Dr Conor Cruise O'Brien has made a six-figure settlement with the Revenue Commissioners in respect of earnings from journalism dating back to the early 1980s. Liam Reid reports.
The former government minister had believed earnings from all his writing, including his newspaper columns, were tax-free under the Artists' Exemption Scheme.
However, following comments on his tax affairs in a radio programme in 1998, he was served with a significant tax demand by the Revenue Commissioners.
In the last 12 months, after protracted negotiations, Dr Cruise O'Brien made the settlement.
Yesterday his wife, the poet and author, Máire Mhac an tSaoi, confirmed that Dr Cruise O'Brien had made a settlement with the Revenue Commissioners, but declined to comment further.
The figure paid is thought to include tax on earnings, as well as interest, dating back to the late 1970s.
Dr Cruise O'Brien (86) has been a contributor to various newspapers since leaving the Dáil in 1977.
He was editor of the Observer between 1979 and 1981.
From 1981 to 1986 he was a weekly columnist with The Irish Times, before moving to the Irish Independent.
According to his 1998 memoir, journalism was his main source of income in the 1980s.

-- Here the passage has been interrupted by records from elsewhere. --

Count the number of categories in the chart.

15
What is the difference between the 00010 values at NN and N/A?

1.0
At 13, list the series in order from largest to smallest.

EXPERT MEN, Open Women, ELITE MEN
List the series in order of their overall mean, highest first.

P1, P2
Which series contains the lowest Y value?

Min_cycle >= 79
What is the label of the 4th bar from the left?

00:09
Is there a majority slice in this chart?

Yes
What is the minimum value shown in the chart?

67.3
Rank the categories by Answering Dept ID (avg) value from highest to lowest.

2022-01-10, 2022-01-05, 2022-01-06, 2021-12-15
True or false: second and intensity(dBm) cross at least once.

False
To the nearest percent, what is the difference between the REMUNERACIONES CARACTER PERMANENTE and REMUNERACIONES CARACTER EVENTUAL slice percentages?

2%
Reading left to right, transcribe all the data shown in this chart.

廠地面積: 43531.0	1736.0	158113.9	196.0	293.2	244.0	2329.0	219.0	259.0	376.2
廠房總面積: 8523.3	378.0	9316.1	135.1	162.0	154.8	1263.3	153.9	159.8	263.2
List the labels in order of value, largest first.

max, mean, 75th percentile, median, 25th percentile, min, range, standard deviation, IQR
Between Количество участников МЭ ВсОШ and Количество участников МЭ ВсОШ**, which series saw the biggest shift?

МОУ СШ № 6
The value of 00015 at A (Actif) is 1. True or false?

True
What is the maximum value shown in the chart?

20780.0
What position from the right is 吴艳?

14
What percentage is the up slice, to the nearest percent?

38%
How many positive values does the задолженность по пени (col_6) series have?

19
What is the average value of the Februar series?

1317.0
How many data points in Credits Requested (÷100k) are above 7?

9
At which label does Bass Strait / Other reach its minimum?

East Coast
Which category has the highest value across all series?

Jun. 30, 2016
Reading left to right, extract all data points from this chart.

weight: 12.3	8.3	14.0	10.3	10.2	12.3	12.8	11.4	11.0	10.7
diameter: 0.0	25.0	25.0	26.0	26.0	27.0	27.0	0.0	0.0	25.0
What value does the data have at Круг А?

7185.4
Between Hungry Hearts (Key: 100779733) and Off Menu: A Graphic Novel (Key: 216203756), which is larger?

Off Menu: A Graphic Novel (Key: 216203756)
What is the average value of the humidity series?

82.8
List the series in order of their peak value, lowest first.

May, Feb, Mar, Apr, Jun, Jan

He has also written more than 20 books, including studies of Edmund Burke and Thomas Jefferson.
Dr Cruise O'Brien previously said that he had not paid tax on his earnings from writing for newspapers because he believed they came under the Artist's Exemption Scheme. The scheme, introduced by former Taoiseach Mr Charles Haughey, makes published writing of artistic or cultural merit exempt from tax.
Many books, including Dr Cruise O'Brien's, qualify for the exemption, but the law specifically excludes journalistic work.
In 1998, during a radio interview on Tonight With Vincent Browne, the former Labour minister said he had never paid tax on his journalism, believing it should be exempt in the same way as his books.
He said that, after initially accepting the argument about his newspaper work, the Revenue had shown "a strong inclination to tax it", and that the disagreement had "continued intermittently over a good many years".
It is believed Dr Cruise O'Brien received the advice that his journalism work was exempt from the late accountant, Mr Russell Murphy.
Mr Murphy died in 1984, with his financial affairs in disarray.
A number of high-profile clients, including Gay Byrne and Hugh Leonard, lost significant sums of money they had given to the accountant to invest on their behalf.